**Problems to solve:**
#1 Transcribe the passage on decriminalizing sex work from "Sex work is criminalized" through "when discussing decriminalization.", inclusive.
#2 Summarize the piece on decriminalizing sex work in two sentences.

Start of Excerpt to read

Decriminalizing Sex Work

Decriminalizing sex work is a matter of health, safety, and survival.

DC’s sex workers have reported that they sometimes engage in their work as a matter of survival. Under criminalization, a sex worker can face a whole series of threats to their health and physical harm as they work, including the threat of an arrest and all the negative consequences that follow from that.   Other places, like  New Zealand and Belgium, have moved towards a decriminalization model where research shows people who engage in sex work are employed, have more legal, health, and safety rights, and have better relations with police and their clients.   DC should reintroduce and pass the Community Safety and Health Amendment Act to decriminalize sex work and repeal current solicitation laws in the code. DC should also provide additional services and support to sex workers, targeting the core reasons why they engage in this work to make a living, and direct police officers to explain to sex workers their rights when an encounter occurs.

What you need to know

Sex work is criminalized – with specific laws targeting street-based workers.

Sex work is an umbrella term used to describe the exchange of consensual sexual services for money, clothing, or other items of value:  sex work includes exotic dancing, escorting, working in the adult film industry, and creating content on OnlyFans, work that is generally legal. Sex work also includes what many may call prostitution which involves performing specific sexual acts for money, which is a crime in most states nationally and in most countries. Sex work is a term coined to replace the word prostitution due to the word being outdated and misogynistic and is the primary focus when discussing decriminalization.

End of Excerpt to read
Start of Records supplied

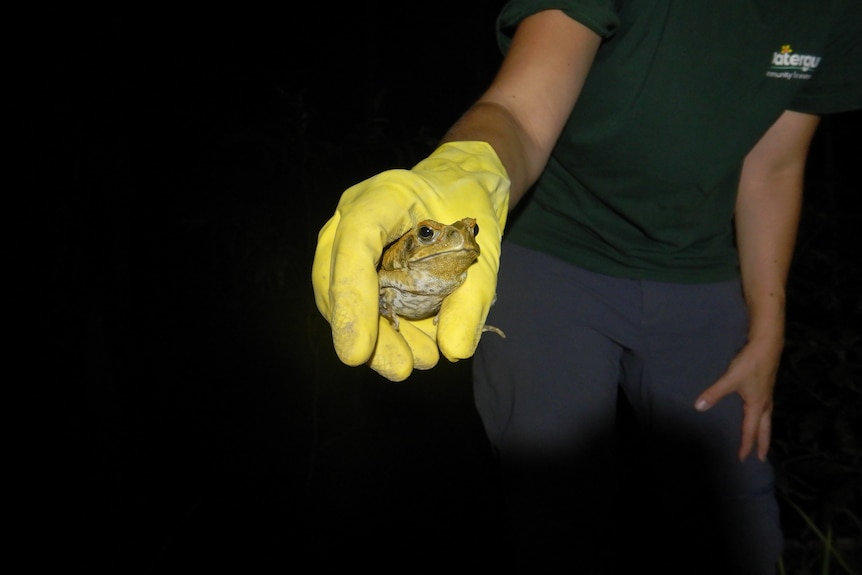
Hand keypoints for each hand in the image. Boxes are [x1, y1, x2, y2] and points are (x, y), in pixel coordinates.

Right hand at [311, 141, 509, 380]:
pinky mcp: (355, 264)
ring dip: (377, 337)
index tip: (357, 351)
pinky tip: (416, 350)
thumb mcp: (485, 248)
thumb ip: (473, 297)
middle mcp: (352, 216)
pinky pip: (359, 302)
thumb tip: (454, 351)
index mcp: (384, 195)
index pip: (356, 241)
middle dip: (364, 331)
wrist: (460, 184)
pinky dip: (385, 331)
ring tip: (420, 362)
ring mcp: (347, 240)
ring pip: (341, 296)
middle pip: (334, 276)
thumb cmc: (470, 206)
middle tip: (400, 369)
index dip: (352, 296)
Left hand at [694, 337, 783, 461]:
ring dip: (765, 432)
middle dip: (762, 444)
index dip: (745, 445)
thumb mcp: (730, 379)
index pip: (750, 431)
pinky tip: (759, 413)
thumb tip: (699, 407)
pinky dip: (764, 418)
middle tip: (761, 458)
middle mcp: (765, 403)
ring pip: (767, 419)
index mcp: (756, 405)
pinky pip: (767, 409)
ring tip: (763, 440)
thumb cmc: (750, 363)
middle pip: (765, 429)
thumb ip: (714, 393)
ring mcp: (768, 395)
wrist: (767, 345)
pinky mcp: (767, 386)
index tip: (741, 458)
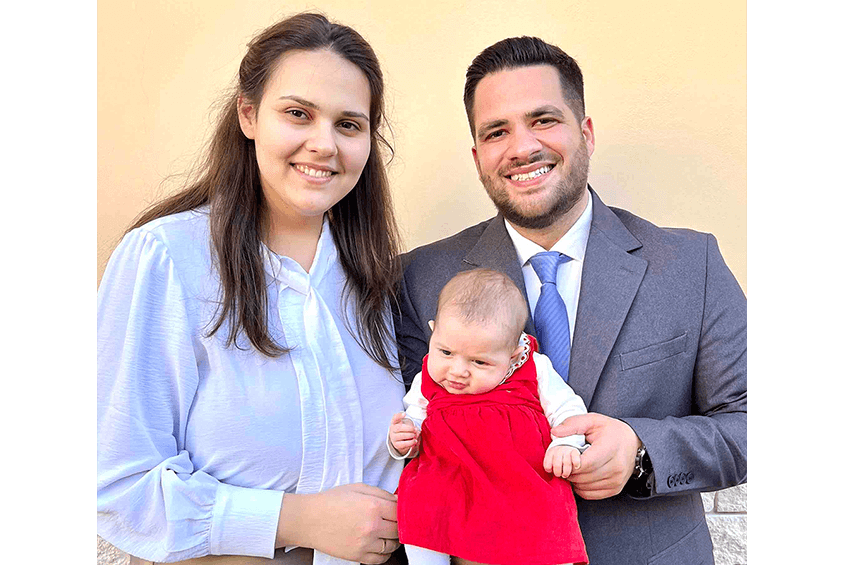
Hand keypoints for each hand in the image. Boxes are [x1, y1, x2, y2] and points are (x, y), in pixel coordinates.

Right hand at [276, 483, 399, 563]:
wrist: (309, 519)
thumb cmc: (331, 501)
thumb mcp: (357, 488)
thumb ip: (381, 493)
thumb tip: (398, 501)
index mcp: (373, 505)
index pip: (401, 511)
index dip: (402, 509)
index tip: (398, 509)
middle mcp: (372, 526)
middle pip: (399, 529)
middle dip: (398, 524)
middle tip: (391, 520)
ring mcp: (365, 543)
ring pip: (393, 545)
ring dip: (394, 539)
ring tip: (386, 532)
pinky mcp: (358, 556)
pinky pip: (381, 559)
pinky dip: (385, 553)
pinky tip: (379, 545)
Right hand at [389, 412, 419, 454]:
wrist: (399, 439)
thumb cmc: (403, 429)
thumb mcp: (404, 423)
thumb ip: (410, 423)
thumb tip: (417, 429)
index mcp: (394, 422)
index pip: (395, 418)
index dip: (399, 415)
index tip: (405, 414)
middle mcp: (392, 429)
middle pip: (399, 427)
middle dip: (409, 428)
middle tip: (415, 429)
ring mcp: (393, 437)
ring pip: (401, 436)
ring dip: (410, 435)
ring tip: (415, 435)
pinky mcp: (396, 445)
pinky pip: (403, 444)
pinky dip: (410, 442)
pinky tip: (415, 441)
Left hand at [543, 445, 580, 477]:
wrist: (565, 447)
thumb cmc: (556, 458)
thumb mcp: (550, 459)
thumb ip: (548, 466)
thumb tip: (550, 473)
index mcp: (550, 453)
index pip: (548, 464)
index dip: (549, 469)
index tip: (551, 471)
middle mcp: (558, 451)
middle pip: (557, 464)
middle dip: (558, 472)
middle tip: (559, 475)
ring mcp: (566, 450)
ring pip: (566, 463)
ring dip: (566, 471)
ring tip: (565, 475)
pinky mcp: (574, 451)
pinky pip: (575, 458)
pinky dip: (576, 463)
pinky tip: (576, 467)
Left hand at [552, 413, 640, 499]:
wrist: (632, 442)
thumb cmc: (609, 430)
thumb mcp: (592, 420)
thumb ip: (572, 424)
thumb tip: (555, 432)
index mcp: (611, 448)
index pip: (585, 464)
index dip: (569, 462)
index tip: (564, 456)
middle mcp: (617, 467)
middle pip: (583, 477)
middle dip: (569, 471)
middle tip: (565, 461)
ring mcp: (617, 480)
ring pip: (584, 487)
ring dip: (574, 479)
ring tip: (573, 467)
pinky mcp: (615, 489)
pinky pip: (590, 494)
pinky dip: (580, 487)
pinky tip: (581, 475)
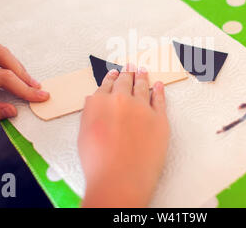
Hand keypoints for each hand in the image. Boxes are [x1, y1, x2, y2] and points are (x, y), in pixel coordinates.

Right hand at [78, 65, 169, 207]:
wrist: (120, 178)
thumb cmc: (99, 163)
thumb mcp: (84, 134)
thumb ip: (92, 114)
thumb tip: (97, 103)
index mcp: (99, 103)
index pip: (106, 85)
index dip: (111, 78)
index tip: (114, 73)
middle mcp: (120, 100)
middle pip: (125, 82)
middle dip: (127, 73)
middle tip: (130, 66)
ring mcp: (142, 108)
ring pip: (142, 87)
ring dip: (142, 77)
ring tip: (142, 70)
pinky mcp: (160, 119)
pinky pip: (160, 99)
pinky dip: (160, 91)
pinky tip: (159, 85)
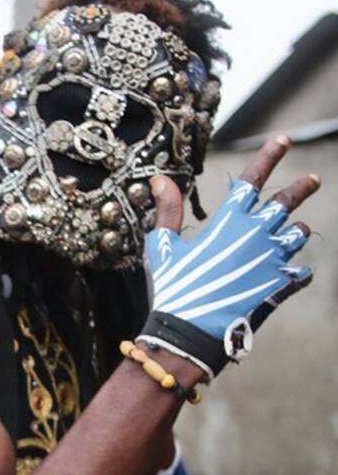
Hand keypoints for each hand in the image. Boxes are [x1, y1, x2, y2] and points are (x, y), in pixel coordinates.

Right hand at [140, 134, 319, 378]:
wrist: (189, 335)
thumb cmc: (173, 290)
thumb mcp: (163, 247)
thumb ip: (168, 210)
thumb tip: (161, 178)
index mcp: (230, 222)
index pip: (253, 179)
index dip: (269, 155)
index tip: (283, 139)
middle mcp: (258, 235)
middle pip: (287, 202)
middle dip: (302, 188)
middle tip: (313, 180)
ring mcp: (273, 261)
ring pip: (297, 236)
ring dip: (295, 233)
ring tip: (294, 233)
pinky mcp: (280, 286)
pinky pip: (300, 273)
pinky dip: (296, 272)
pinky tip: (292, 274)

End of Records supplied
Start of Records supplied

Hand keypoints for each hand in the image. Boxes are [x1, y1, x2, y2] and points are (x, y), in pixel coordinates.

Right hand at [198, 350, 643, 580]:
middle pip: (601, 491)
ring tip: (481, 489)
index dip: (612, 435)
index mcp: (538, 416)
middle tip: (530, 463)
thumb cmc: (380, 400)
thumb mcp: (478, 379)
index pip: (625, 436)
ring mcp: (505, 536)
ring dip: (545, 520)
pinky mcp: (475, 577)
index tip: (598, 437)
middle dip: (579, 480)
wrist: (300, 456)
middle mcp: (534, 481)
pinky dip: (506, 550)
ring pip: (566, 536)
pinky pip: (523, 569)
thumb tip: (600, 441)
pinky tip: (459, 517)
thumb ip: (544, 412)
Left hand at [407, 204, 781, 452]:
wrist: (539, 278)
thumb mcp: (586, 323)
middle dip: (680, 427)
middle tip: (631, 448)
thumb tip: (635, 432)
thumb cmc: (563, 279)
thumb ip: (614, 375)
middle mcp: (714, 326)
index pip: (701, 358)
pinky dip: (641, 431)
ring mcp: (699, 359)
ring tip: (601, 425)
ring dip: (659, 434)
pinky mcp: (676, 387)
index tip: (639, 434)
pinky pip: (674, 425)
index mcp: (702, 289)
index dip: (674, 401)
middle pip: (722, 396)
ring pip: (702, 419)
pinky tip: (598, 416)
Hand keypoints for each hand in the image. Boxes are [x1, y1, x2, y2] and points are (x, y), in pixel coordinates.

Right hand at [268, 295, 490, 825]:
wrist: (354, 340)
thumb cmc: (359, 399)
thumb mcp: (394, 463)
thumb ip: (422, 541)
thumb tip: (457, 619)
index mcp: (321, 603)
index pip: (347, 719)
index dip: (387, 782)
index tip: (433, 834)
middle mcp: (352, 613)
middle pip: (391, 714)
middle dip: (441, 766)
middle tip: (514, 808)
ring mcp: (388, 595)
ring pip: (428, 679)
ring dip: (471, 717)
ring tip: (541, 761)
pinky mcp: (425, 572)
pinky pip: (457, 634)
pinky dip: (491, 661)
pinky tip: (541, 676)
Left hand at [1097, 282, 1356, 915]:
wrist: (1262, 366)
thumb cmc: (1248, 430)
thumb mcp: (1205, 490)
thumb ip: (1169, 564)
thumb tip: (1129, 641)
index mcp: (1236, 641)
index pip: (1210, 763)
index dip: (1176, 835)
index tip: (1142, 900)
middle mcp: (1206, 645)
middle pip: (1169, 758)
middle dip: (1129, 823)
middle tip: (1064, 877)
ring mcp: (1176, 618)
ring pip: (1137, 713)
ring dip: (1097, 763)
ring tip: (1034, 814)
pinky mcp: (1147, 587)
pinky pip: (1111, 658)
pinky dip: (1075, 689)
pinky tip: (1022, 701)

End of Records supplied

**Task-by-task results:**
#1
Sex work is criminalized – with specific laws targeting street-based workers.

Sex work is an umbrella term used to describe the exchange of consensual sexual services for money, clothing, or other items of value:  sex work includes exotic dancing, escorting, working in the adult film industry, and creating content on OnlyFans, work that is generally legal. Sex work also includes what many may call prostitution which involves performing specific sexual acts for money, which is a crime in most states nationally and in most countries. Sex work is a term coined to replace the word prostitution due to the word being outdated and misogynistic and is the primary focus when discussing decriminalization.

#2 Decriminalizing sex work is presented as a matter of health, safety, and survival: under criminalization, sex workers face threats to their health, physical harm, and arrest, while places like New Zealand and Belgium that moved toward decriminalization give workers more legal, health, and safety rights and better relations with police and clients. DC should pass the Community Safety and Health Amendment Act, repeal its solicitation laws, support sex workers, and have police explain their rights, with sex work defined as the exchange of consensual sexual services for money, clothing, or other items of value.